Marc Edelman, a law professor at Baruch College in New York, said Abruzzo’s memo paved the way for unionization. The NCAA, on the losing side of the court cases in the antitrust lawsuits, has long opposed unionization and its newly redrawn constitution makes it clear that athletes cannot be paid by their schools to play sports.

It would need to be determined whether only athletes from revenue-generating sports would be included.

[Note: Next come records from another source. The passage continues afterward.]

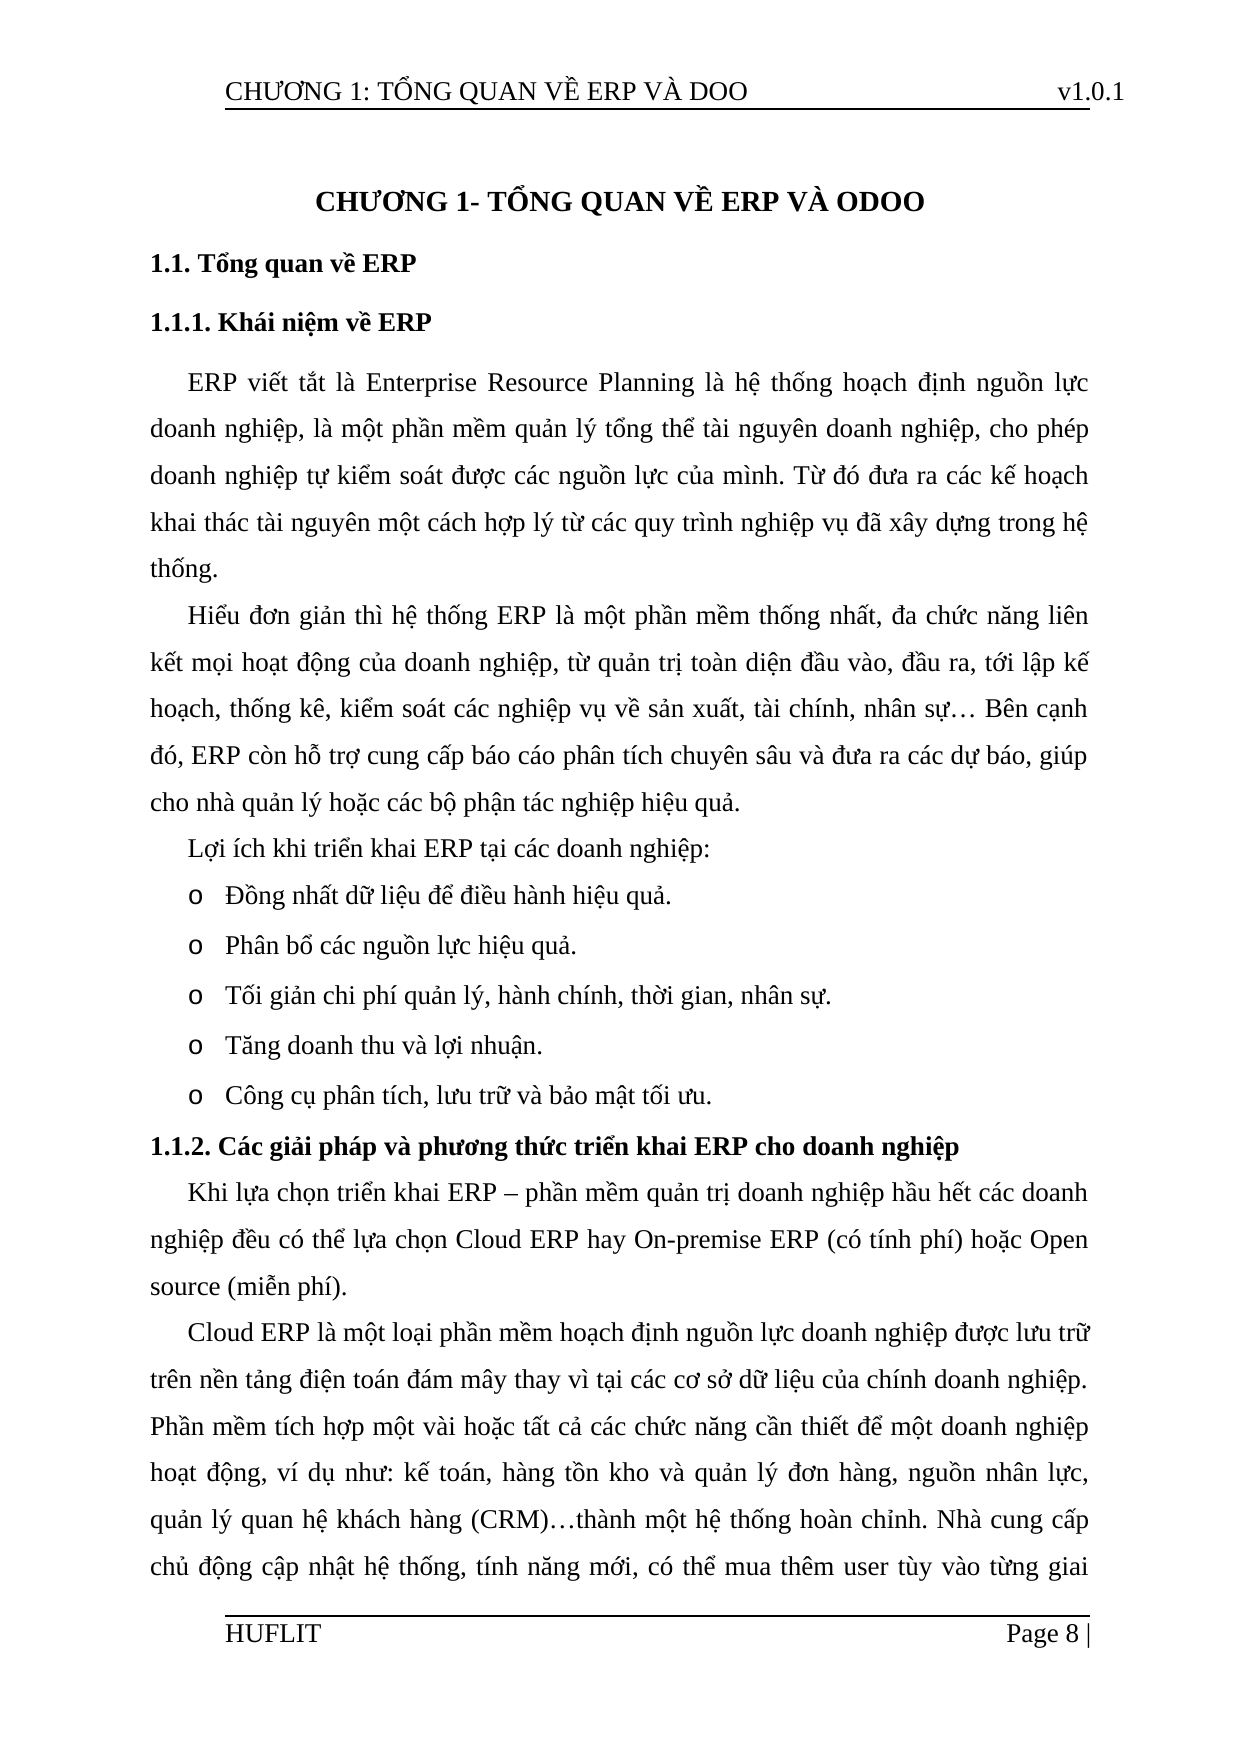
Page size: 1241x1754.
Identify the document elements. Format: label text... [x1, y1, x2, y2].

text Khi lựa chọn triển khai ERP – phần mềm quản trị doanh nghiệp hầu hết các doanh nghiệp đều có thể lựa chọn Cloud ERP hay On-premise ERP (có tính phí) hoặc Open source (miễn phí). [150, 1176, 1090, 1301]
list Phân bổ các nguồn lực hiệu quả. [187, 929, 1090, 963]
subtitle TỔNG QUAN VỀ ERP VÀ ODOO [150, 184, 1090, 218]
text ERP viết tắt là Enterprise Resource Planning là hệ thống hoạch định nguồn lực doanh nghiệp, là một phần mềm quản lý tổng thể tài nguyên doanh nghiệp, cho phép doanh nghiệp tự kiểm soát được các nguồn lực của mình. Từ đó đưa ra các kế hoạch khai thác tài nguyên một cách hợp lý từ các quy trình nghiệp vụ đã xây dựng trong hệ thống. [150, 366, 1090, 583]
subtitle Các giải pháp và phương thức triển khai ERP cho doanh nghiệp [150, 1129, 1090, 1161]
list Công cụ phân tích, lưu trữ và bảo mật tối ưu. [187, 1079, 1090, 1113]
list Tối giản chi phí quản lý, hành chính, thời gian, nhân sự. [187, 979, 1090, 1013]
text Lợi ích khi triển khai ERP tại các doanh nghiệp: [150, 832, 1090, 863]
list Tăng doanh thu và lợi nhuận. [187, 1029, 1090, 1063]
subtitle Tổng quan về ERP [150, 247, 1090, 278]
subtitle Khái niệm về ERP [150, 307, 1090, 338]
text Hiểu đơn giản thì hệ thống ERP là một phần mềm thống nhất, đa chức năng liên kết mọi hoạt động của doanh nghiệp, từ quản trị toàn diện đầu vào, đầu ra, tới lập kế hoạch, thống kê, kiểm soát các nghiệp vụ về sản xuất, tài chính, nhân sự… Bên cạnh đó, ERP còn hỗ trợ cung cấp báo cáo phân tích chuyên sâu và đưa ra các dự báo, giúp cho nhà quản lý hoặc các bộ phận tác nghiệp hiệu quả. [150, 599, 1090, 817]
list Đồng nhất dữ liệu để điều hành hiệu quả. [187, 879, 1090, 912]
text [150, 1316, 1090, 1581]
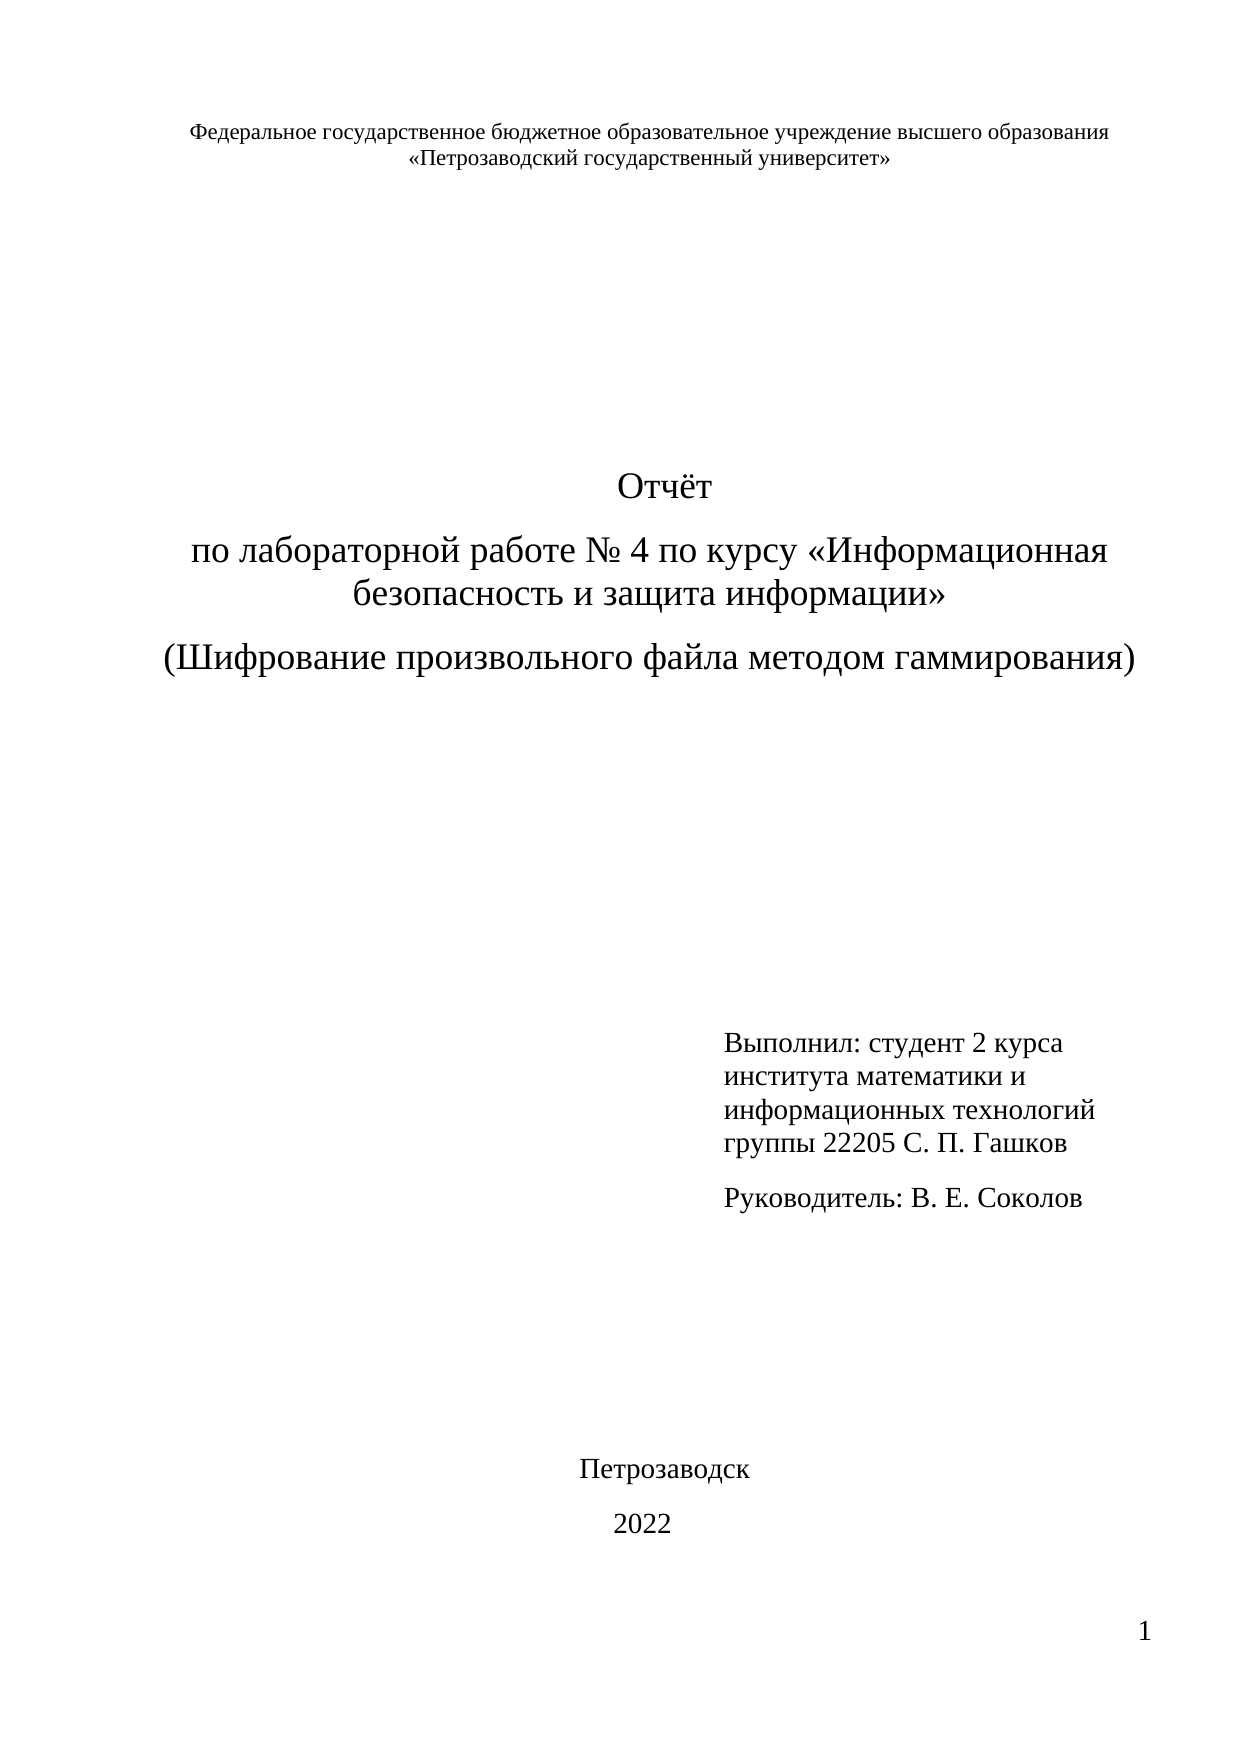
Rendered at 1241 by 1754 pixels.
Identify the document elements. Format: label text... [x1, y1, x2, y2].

text 2022 [133, 1506, 1152, 1539]
text Отчёт [177, 463, 1152, 507]
text Руководитель: В. Е. Соколов [723, 1180, 1152, 1213]
text (Шифрование произвольного файла методом гаммирования) [148, 634, 1152, 678]
text по лабораторной работе № 4 по курсу «Информационная безопасность и защита информации» [148, 527, 1152, 614]
text Петрозаводск [177, 1452, 1152, 1485]
text Федеральное государственное бюджетное образовательное учреждение высшего образования «Петрозаводский государственный университет» [177, 118, 1122, 171]
text Выполнил: студент 2 курса института математики и информационных технологий группы 22205 С. П. Гашков [723, 1025, 1152, 1159]
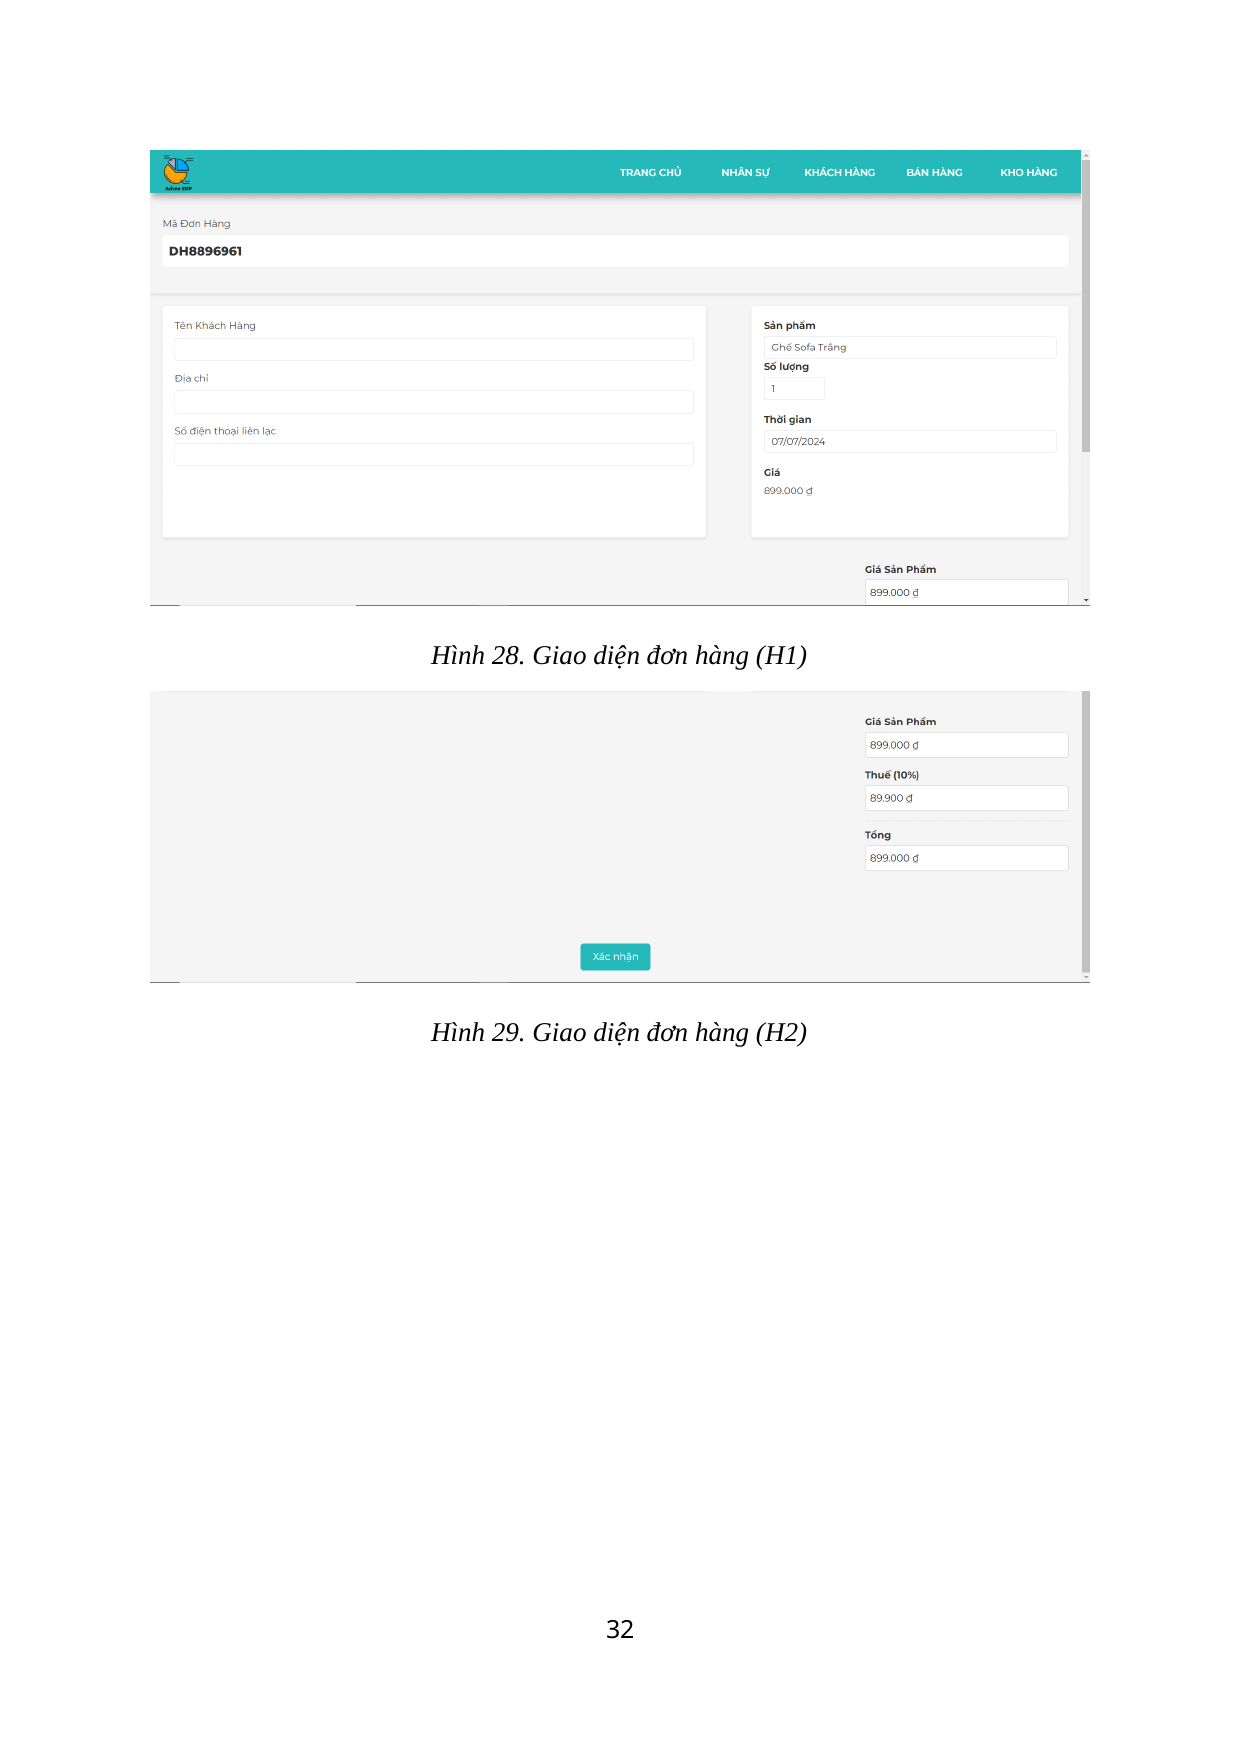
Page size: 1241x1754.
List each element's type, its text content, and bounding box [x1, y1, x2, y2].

picture [150, 150, 1091, 606]
picture [150, 691, 1091, 983]
text Hình 29. Giao diện đơn hàng (H2) [150, 1016, 1090, 1047]
text Hình 28. Giao diện đơn hàng (H1) [150, 639, 1090, 670]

There would also be Title IX implications for how the interests of men and women are addressed.

LeRoy, who wrote the 2014 book “Collective Bargaining in Sports and Entertainment: Professional Skills and Business Strategies,” now says athletes can earn NIL money by maintaining some semblance of competitive balance should be the impetus for unionization.

Without it, LeRoy said, the top five to 10 programs will recruit elite, money-driven recruits and further separate themselves from other programs.

“No league can win if you don’t have some sort of competitive balance in your rules system,” he said. “Rule #1 for a league is to have anti-competitive rules in order to be competitive. That is, they have to put constraints on a labor market in order to distribute talent and make the league interesting from the point of view of the fans.

“The way this is changing rapidly, it’s going to accentuate the difference between the haves and the have-nots. Personally, I don’t see 65 Power Five teams coming together in the same group under this current system.

This topic is among the many topics of discussion as the NCAA’s three divisions restructure, a process that gained momentum last year.

LeRoy sees conferences as the “employers” or “management” in collective bargaining and the main areas of bargaining are revenue sharing, a salary cap and creative ways to deal with NIL. He offered a few possibilities: pending NIL agreements requiring athletes to stay in a school for three or four years before collecting their money, or setting an annual limit per team on NIL earnings.

Tom McMillen, president and CEO of the LEAD1 association, which represents high-level athletic directors, suggests a less drastic approach. He said athletic departments should oversee NIL activities to ensure compliance.

McMillen said expanded group licensing involving schools and all athletes would distribute NIL money more evenly. Since schools that receive federal aid must comply with Title IX, both male and female athletes would have an equal chance of cashing in.

“The athletic department already arranges internships, jobs, academic tutors — they play a super role in the lives of these kids,” McMillen said. “You could have a kid-focused licensing division run by the athletic department. It’s going to be compliant and they’re going to do it the right way.

Another option, McMillen said, would be a compromise with unionization where Congress would put in place a new social contract for basketball and soccer players that might involve some form of bargaining, but not collective bargaining like the provided by federal law.

“Our DAs are very concerned, 97%, about going full throttle to the professional model,” he said. “They would like to see college sports preserved and it needs to be preserved, obviously, so that if coaches are making millions of dollars, student-athletes have to have a chance to make more.”